Document segment
____

For reasons that will be clear in a moment, vertical lines are marked at both the trough, or minimum, and the following peak, or maximum, which occur at times 12 and 36:
abline(v=c(12, 36), lty=2)
Then central differencing is applied to this sinusoid and the result is plotted on top:
coswav.d = filter(coswav, c(0.5, 0, -0.5))

par(new=T)

plot(times, coswav.d, axes=F, type="b", xlab="", ylab="", pch=18)

axis(side=4); mtext("Velocity", side=4, line=2)


Fig. 5.12 about here
The values for which the first differenced signal is zero can be seen by plotting a horizontal line with abline(h=0). Finally, abline(v=24) marks the time at which the differenced signal has a maximum value (Fig. 5.12).

Now it is evident from Fig. 5.12 that whenever there is a peak (maximum) or trough (minimum) in the sinusoid, then the differenced signal is zero-valued. This is at it should be because the sinusoid is stationary at these times, i.e., the rate at which the sinusoid changes at these times is zero. In addition, the time at which the differenced signal has a peak is when the sinusoid has the greatest range of change (which is when the amplitude interval between two points of the sinusoid is greatest).

____

Data extract
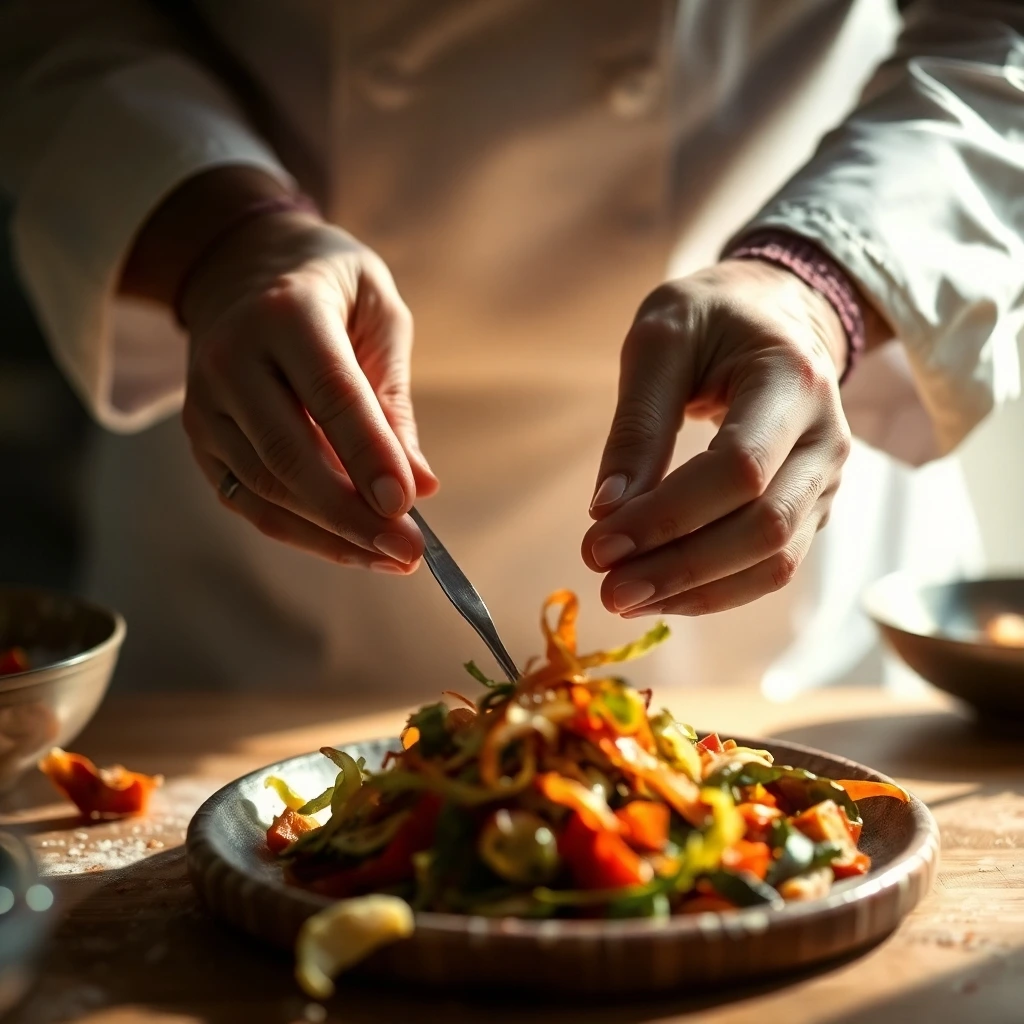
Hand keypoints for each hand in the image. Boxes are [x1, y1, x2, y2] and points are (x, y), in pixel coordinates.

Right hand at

____

Problem description
In the passage on central differencing, at which times do the sinusoid's trough and the following peak occur?

Result of this exercise
At times 12 and 36.